Find every line below with the string "رياضية" and pick it out.

>>>

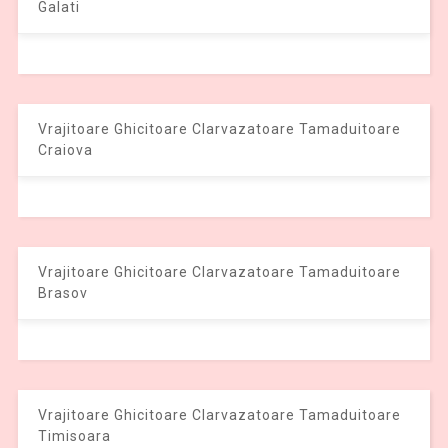
Galati
Vrajitoare Ghicitoare Clarvazatoare Tamaduitoare
Craiova
Vrajitoare Ghicitoare Clarvazatoare Tamaduitoare
Brasov
Vrajitoare Ghicitoare Clarvazatoare Tamaduitoare
Timisoara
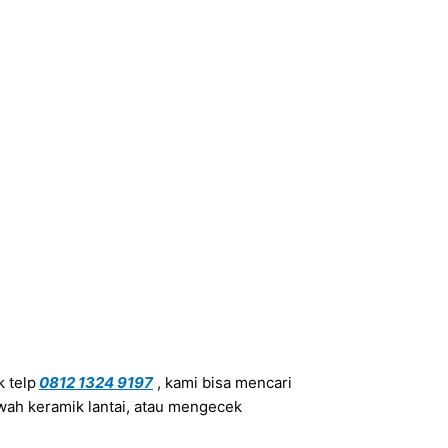
 telp
0812 1324 9197
, kami bisa mencari
ah keramik lantai, atau mengecek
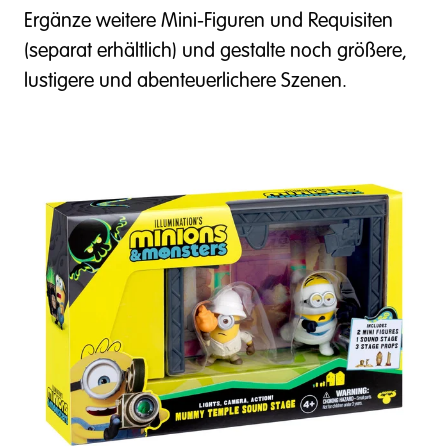
Ergänze weitere Mini-Figuren und Requisiten
(separat erhältlich) und gestalte noch größere,
lustigere und abenteuerlichere Szenen.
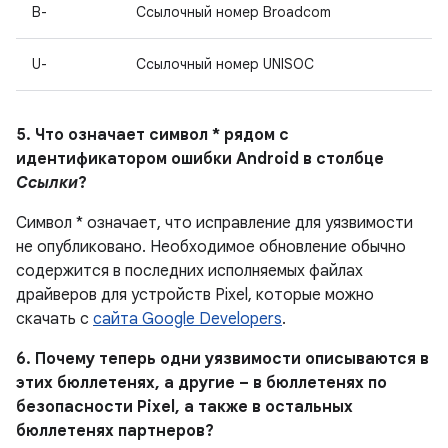
B-
Ссылочный номер Broadcom
U-
Ссылочный номер UNISOC
5. Что означает символ * рядом с
идентификатором ошибки Android в столбце
Ссылки
?
Символ * означает, что исправление для уязвимости
не опубликовано. Необходимое обновление обычно
содержится в последних исполняемых файлах
драйверов для устройств Pixel, которые можно
скачать с
сайта Google Developers
.
6. Почему теперь одни уязвимости описываются в
этих бюллетенях, а другие – в бюллетенях по
безопасности Pixel, а также в остальных
бюллетенях партнеров?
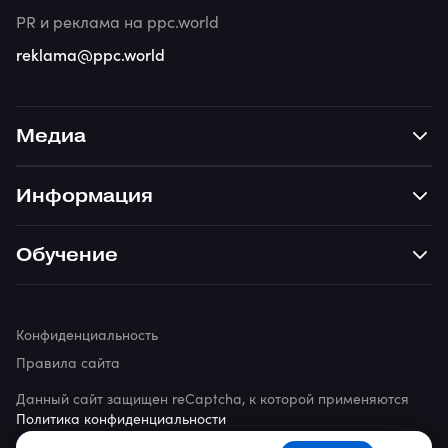
PR и реклама на ppc.world
reklama@ppc.world
Медиа
Информация
Обучение
Конфиденциальность
Правила сайта
Данный сайт защищен reCaptcha, к которой применяются
Политика конфиденциальности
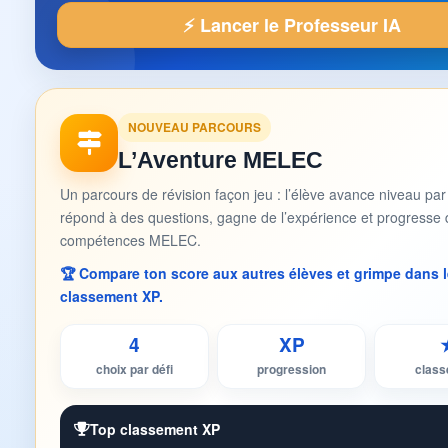
⚡ Lancer le Professeur IA
NOUVEAU PARCOURS
L’Aventure MELEC
Un parcours de révision façon jeu : l’élève avance niveau par
répond à des questions, gagne de l’expérience et progresse 
compétences MELEC.
🏆 Compare ton score aux autres élèves et grimpe dans l
classement XP.
4
XP
choix par défi
progression
clas
Top classement XP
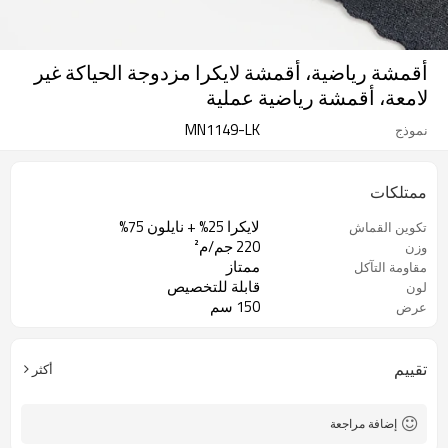
أقمشة رياضية، أقمشة لايكرا مزدوجة الحياكة غير
لامعة، أقمشة رياضية عملية
MN1149-LK
نموذج
ممتلكات
لايكرا 25% + نايلون 75%
تكوين القماش
220 جم/م²
وزن
ممتاز
مقاومة التآكل
قابلة للتخصيص
لون
150 سم
عرض
تقييم
أكثر
إضافة مراجعة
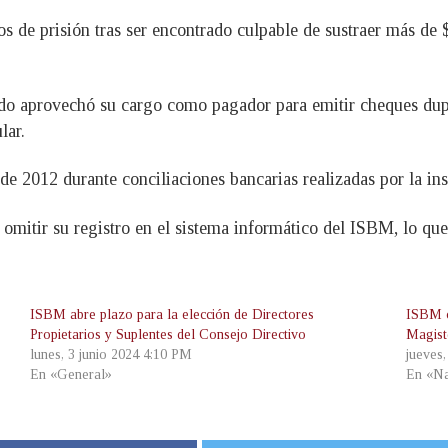
 de prisión tras ser encontrado culpable de sustraer más de 
ado aprovechó su cargo como pagador para emitir cheques dup
lar.
 2012 durante conciliaciones bancarias realizadas por la ins
omitir su registro en el sistema informático del ISBM, lo que
ISBM abre plazo para la elección de Directores
ISBM c
Propietarios y Suplentes del Consejo Directivo
Magist
lunes, 3 junio 2024 4:10 PM
jueves
En «General»
En «Na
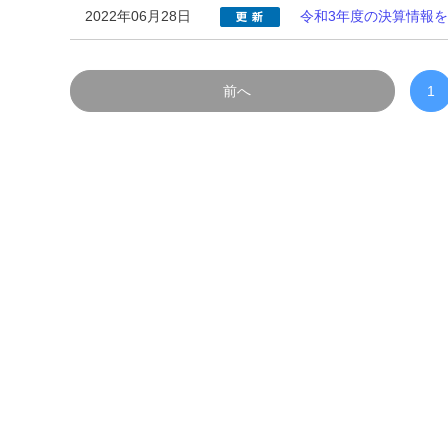
2022年06月28日
令和3年度の決算情報
前へ
1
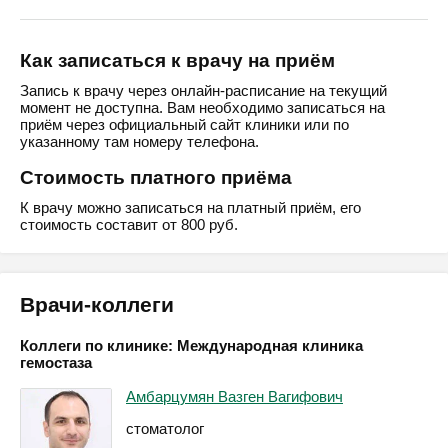
Как записаться к врачу на приём
Запись к врачу через онлайн-расписание на текущий
момент не доступна. Вам необходимо записаться на
приём через официальный сайт клиники или по
указанному там номеру телефона.
Стоимость платного приёма
К врачу можно записаться на платный приём, его
стоимость составит от 800 руб.
Врачи-коллеги
Коллеги по клинике: Международная клиника
гемостаза
Амбарцумян Вазген Вагифович
стоматолог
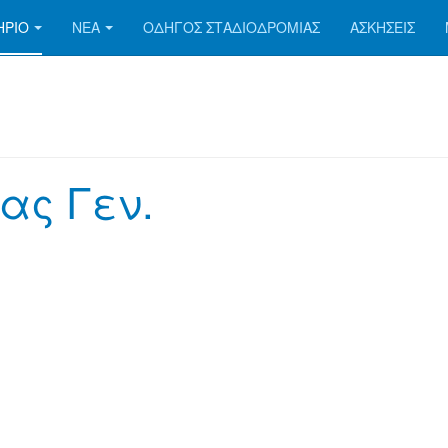
ΗΡΙΟ
ΝΕΑ
ΟΔΗΓΟΣ ΣΤΑΔΙΟΔΡΟΜΙΑΣ
ΑΣΚΗΣΕΙΣ
ας Γεν.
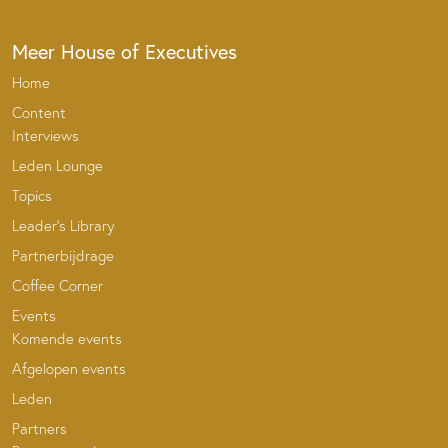
Meer House of Executives
Home
Content
Interviews
Leden Lounge
Topics
Leader’s Library
Partnerbijdrage
Coffee Corner
Events
Komende events
Afgelopen events
Leden
Partners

<<<

• COMPLETED EXERCISE
أقمشة رياضية، أقمشة لايكرا مزدوجة الحياكة غير
لامعة، أقمشة رياضية عملية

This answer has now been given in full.